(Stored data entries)
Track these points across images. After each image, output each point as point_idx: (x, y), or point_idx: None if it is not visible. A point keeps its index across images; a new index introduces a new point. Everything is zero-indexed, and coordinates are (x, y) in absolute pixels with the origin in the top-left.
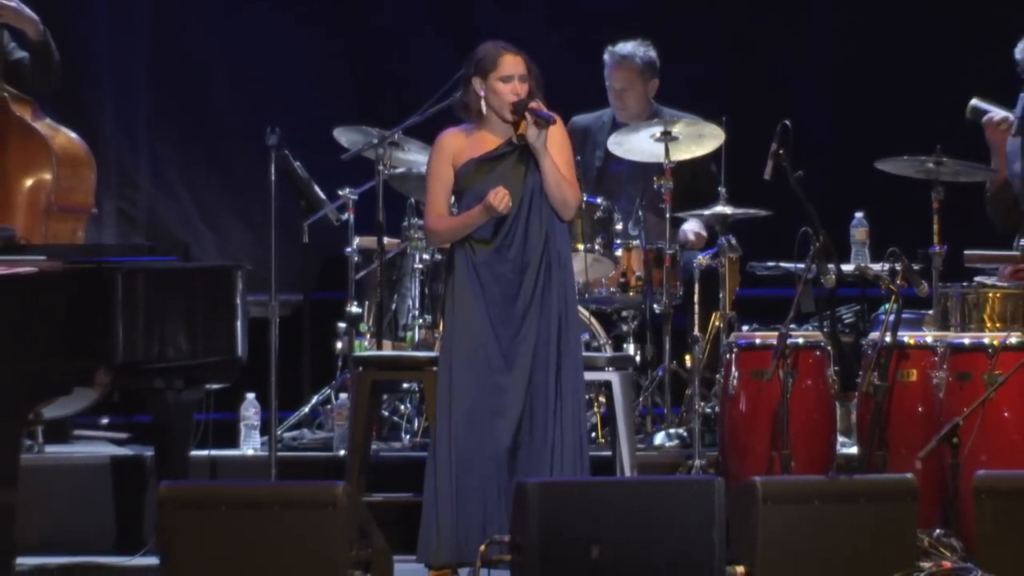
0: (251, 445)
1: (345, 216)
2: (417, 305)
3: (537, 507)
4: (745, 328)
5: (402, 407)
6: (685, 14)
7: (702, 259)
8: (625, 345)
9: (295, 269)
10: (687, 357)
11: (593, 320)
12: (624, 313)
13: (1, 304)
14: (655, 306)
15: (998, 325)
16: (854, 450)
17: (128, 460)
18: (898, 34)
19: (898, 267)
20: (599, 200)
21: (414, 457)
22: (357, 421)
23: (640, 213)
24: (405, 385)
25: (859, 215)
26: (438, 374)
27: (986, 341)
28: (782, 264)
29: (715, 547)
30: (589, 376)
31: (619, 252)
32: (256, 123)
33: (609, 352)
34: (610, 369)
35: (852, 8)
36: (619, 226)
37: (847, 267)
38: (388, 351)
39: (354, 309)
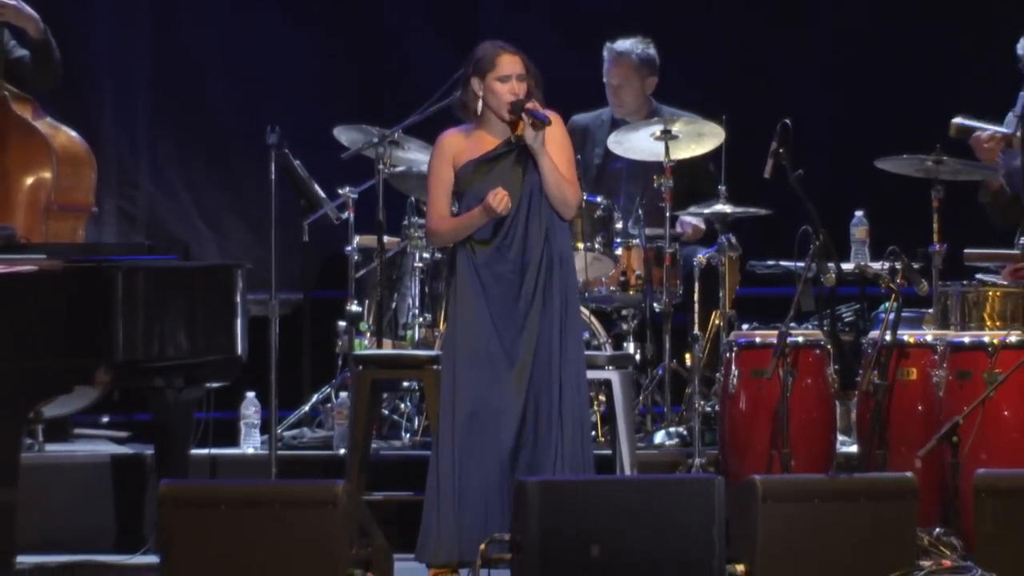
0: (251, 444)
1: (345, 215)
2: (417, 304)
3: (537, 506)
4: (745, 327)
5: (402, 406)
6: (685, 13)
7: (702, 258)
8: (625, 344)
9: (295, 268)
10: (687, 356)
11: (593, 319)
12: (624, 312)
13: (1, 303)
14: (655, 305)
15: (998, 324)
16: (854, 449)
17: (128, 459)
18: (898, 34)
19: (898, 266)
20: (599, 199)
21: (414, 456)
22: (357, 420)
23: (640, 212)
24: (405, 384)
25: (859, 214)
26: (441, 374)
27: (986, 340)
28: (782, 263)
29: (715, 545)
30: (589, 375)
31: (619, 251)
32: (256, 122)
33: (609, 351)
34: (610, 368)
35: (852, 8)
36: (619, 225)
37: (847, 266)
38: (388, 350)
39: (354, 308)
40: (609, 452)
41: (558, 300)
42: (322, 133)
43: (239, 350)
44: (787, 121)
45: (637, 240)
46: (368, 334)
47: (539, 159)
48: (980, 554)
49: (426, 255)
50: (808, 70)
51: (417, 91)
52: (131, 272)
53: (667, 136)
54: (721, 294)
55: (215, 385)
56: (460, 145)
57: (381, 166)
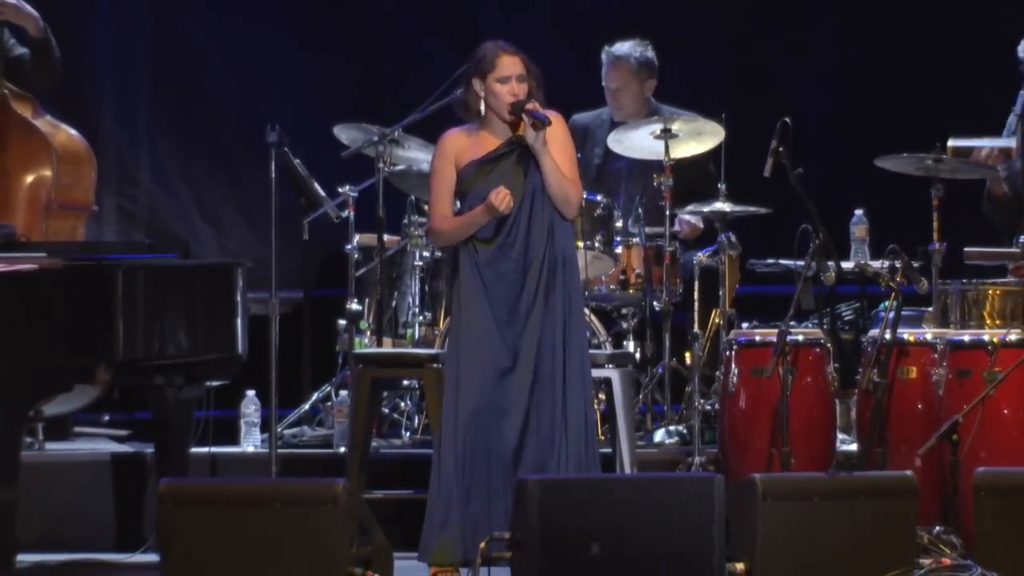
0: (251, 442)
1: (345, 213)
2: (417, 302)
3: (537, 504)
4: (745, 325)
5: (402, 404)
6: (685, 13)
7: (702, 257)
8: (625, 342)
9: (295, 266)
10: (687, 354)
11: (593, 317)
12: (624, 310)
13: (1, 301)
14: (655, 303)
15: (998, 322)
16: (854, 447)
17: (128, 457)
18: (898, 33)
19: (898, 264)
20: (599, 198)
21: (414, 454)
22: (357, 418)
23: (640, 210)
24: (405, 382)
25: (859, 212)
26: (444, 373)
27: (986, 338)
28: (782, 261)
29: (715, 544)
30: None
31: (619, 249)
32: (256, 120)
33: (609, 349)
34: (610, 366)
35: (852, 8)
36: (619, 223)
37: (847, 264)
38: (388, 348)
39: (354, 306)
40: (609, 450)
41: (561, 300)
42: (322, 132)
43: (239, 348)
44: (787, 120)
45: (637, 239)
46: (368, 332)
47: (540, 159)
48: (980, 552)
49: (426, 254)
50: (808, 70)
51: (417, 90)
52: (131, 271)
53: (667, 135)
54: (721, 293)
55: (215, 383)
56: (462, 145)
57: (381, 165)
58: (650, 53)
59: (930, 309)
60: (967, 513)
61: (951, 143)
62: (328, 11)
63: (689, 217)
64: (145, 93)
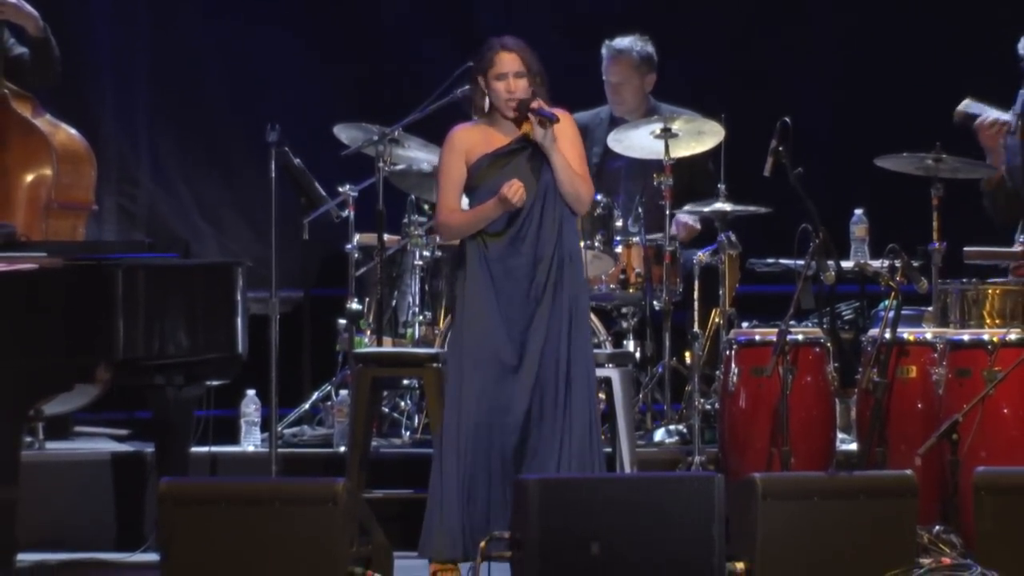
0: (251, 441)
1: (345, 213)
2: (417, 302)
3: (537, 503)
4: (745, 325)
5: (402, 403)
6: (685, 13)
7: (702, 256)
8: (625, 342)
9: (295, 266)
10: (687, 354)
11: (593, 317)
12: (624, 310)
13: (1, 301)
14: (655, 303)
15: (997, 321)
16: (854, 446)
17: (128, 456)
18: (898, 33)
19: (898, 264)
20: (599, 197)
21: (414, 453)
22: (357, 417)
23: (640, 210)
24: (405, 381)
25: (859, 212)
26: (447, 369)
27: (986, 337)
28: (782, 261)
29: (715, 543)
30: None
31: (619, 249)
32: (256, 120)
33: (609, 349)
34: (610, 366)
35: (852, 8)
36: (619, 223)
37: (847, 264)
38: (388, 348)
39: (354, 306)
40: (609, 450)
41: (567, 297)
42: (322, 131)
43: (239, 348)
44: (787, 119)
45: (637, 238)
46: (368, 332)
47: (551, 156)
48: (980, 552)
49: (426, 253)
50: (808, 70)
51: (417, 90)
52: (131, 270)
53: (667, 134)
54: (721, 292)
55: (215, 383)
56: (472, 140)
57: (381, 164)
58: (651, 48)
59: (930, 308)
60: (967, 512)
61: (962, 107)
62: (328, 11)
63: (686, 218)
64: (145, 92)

* * *

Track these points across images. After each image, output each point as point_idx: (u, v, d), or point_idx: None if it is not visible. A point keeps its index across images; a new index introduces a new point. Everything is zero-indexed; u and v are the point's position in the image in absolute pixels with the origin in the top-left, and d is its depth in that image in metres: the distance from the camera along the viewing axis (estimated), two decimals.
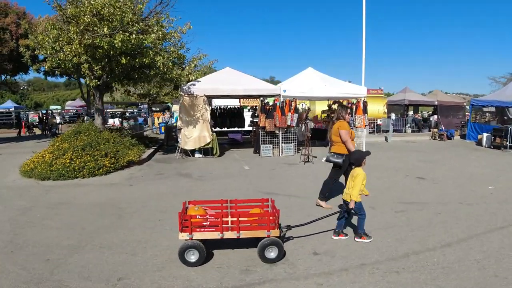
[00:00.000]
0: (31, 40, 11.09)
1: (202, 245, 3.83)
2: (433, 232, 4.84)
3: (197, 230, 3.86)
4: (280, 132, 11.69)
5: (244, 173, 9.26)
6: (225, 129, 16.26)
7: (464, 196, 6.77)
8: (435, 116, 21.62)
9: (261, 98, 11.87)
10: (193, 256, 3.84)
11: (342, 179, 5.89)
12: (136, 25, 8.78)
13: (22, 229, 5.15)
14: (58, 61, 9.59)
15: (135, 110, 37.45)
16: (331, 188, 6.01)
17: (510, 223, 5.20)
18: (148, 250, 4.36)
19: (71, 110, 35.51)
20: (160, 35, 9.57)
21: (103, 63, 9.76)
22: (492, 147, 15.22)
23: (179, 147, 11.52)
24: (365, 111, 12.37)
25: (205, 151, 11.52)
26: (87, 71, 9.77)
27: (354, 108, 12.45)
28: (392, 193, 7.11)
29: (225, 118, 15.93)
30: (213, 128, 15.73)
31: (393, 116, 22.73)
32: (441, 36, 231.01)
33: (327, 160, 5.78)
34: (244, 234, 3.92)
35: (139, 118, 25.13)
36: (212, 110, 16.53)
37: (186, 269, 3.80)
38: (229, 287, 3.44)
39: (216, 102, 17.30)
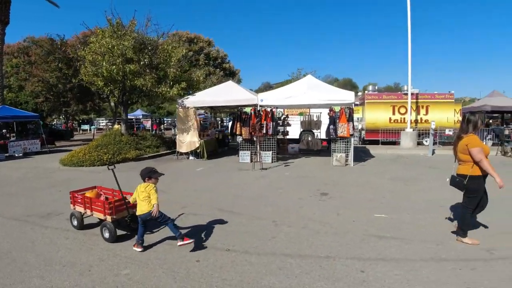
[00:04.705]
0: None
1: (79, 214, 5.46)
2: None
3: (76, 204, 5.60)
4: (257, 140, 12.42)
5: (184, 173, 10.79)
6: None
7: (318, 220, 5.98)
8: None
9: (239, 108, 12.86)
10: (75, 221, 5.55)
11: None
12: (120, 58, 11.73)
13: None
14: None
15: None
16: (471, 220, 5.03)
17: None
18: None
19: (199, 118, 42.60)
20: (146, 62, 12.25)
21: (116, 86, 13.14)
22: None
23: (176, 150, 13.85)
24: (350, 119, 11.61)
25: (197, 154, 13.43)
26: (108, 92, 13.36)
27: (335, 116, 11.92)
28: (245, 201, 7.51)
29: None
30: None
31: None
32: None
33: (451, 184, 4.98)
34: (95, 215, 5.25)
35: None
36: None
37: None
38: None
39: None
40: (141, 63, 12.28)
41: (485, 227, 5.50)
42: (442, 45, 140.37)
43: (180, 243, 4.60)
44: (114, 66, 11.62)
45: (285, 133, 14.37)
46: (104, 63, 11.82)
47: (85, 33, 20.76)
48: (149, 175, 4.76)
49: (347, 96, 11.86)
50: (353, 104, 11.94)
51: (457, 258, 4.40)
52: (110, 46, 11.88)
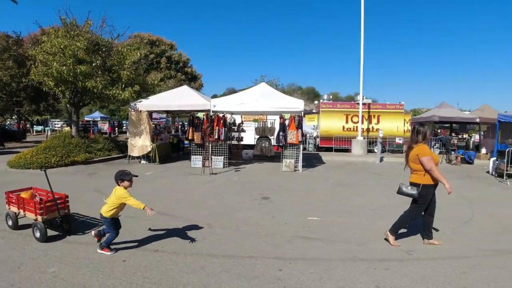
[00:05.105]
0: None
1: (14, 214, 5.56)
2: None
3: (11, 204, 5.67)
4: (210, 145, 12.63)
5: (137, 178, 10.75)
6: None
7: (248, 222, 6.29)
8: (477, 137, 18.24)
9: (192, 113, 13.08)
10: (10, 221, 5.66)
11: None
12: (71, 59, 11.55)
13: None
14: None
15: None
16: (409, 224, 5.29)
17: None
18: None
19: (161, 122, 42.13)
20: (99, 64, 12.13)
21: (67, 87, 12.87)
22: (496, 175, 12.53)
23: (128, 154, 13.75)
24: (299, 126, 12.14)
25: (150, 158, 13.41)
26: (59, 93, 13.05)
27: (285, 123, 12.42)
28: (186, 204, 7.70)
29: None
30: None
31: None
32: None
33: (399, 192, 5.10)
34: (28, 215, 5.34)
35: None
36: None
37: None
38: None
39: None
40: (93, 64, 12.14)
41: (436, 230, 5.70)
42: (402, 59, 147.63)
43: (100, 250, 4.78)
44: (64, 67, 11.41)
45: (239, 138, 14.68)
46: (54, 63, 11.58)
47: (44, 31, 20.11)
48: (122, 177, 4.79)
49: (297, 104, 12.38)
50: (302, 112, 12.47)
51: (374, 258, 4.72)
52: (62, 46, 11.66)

---

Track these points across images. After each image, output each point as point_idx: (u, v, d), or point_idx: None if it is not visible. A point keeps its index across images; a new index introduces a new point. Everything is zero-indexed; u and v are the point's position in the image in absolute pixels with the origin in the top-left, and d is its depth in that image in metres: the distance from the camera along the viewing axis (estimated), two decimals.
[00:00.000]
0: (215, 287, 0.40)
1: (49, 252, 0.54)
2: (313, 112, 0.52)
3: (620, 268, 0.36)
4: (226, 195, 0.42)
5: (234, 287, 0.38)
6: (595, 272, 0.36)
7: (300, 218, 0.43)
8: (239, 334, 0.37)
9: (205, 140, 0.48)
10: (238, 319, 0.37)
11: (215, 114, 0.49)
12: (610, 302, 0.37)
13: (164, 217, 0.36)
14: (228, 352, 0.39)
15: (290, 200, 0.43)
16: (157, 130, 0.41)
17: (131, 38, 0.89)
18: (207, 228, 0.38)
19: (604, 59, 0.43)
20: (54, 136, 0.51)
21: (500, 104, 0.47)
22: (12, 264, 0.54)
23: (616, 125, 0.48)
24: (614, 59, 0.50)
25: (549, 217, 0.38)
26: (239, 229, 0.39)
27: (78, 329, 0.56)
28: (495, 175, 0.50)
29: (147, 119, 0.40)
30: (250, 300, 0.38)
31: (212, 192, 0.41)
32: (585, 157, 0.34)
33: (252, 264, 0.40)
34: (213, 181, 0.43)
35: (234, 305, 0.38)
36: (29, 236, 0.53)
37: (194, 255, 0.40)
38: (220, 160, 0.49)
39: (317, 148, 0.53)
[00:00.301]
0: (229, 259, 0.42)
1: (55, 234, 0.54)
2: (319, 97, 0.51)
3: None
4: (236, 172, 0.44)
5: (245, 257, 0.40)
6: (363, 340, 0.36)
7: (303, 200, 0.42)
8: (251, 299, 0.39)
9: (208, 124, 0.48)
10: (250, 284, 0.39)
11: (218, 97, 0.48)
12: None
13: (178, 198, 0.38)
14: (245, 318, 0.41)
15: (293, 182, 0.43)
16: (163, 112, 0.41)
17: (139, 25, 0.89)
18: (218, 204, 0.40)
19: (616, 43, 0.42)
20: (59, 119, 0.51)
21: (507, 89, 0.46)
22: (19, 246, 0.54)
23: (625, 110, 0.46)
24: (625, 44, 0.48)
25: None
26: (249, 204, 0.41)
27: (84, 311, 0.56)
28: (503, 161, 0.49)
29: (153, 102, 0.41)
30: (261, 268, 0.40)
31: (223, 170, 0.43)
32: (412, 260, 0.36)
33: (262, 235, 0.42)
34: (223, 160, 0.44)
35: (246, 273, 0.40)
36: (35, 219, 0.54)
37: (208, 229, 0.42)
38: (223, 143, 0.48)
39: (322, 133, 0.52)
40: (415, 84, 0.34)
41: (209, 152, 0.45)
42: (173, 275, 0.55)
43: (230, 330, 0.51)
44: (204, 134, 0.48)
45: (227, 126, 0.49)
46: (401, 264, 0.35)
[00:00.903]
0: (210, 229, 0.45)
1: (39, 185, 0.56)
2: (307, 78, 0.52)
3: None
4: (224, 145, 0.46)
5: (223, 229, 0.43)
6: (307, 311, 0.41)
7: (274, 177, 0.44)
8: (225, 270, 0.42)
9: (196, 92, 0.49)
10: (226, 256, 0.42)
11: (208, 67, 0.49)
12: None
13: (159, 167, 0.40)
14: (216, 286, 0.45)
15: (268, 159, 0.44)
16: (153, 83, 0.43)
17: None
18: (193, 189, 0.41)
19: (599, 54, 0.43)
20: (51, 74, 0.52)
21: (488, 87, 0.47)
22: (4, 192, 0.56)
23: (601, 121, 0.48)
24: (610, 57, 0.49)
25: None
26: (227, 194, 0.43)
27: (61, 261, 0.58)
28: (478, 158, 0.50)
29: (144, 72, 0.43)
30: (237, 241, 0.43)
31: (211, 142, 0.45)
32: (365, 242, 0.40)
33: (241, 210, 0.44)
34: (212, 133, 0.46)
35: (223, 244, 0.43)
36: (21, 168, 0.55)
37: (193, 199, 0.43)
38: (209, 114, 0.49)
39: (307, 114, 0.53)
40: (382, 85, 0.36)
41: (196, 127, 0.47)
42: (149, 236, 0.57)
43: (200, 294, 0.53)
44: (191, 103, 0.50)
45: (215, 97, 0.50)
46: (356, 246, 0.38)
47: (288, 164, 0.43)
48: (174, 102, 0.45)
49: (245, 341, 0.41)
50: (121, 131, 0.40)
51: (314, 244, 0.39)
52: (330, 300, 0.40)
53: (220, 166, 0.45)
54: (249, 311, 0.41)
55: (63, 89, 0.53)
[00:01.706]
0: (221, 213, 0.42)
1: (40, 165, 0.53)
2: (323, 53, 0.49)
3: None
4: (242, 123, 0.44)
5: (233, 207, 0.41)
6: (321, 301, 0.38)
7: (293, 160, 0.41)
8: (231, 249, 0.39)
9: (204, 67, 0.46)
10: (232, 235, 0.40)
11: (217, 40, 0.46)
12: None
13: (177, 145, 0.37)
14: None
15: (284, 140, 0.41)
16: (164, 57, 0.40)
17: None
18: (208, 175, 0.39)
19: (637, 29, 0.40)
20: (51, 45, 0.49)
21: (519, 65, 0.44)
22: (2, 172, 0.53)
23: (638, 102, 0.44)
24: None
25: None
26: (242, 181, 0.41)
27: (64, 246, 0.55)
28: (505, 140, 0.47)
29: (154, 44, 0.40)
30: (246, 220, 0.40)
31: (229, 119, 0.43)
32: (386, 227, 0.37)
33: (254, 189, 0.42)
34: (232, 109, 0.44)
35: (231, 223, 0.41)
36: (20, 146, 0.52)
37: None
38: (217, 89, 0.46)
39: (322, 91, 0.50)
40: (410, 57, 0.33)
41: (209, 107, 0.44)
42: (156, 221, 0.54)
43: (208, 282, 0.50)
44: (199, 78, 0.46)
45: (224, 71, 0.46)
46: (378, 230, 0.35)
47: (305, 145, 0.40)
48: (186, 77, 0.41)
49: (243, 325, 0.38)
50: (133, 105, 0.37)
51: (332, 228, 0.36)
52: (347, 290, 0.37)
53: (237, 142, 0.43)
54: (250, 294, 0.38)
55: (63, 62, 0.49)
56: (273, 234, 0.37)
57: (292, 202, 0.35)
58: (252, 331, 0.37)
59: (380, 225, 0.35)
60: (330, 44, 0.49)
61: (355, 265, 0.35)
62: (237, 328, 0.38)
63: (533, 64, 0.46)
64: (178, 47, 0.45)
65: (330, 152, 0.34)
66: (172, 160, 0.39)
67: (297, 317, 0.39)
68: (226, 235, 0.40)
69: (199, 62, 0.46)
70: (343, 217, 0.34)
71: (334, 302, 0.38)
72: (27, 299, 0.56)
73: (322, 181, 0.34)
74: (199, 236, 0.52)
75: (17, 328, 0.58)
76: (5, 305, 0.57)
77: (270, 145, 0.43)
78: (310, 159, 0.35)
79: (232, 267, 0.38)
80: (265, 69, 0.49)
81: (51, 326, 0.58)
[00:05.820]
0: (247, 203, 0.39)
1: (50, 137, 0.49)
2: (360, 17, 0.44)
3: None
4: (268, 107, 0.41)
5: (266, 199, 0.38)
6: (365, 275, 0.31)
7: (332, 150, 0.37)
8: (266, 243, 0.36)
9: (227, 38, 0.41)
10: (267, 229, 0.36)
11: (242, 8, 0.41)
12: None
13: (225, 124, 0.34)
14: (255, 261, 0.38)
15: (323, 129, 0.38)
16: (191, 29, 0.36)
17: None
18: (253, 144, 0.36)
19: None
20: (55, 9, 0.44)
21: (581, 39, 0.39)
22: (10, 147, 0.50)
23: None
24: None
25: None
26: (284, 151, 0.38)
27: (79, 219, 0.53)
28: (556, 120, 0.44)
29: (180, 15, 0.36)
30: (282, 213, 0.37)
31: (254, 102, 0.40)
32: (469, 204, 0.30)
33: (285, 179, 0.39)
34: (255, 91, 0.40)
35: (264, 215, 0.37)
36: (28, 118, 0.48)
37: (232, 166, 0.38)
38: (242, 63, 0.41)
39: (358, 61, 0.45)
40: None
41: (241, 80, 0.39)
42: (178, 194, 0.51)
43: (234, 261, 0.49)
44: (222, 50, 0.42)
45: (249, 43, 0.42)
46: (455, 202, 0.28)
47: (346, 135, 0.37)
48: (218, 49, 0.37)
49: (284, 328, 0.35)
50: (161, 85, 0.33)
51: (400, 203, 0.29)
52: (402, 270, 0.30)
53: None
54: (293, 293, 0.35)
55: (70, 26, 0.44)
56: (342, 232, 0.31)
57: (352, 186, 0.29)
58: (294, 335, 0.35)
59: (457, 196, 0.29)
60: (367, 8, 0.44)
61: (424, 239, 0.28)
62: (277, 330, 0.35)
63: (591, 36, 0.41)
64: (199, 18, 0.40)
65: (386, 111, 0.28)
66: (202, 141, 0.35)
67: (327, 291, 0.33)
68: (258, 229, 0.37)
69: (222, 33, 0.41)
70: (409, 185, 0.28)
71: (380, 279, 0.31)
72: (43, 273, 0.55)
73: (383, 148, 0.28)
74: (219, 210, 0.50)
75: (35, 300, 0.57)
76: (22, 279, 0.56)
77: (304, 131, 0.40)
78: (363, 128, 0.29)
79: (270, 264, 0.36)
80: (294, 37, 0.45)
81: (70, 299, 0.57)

## Exercise instructions
After locating the line holding "3: (537, 507)" above, output exactly that line and every line after it through the line holding "20: (599, 200)". Include nothing else.

## Response
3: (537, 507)
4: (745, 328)
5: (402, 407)
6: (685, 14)
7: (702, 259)
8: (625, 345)
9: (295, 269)
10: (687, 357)
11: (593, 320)
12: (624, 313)
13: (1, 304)
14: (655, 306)
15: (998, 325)
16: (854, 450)
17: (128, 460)
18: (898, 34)
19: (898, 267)
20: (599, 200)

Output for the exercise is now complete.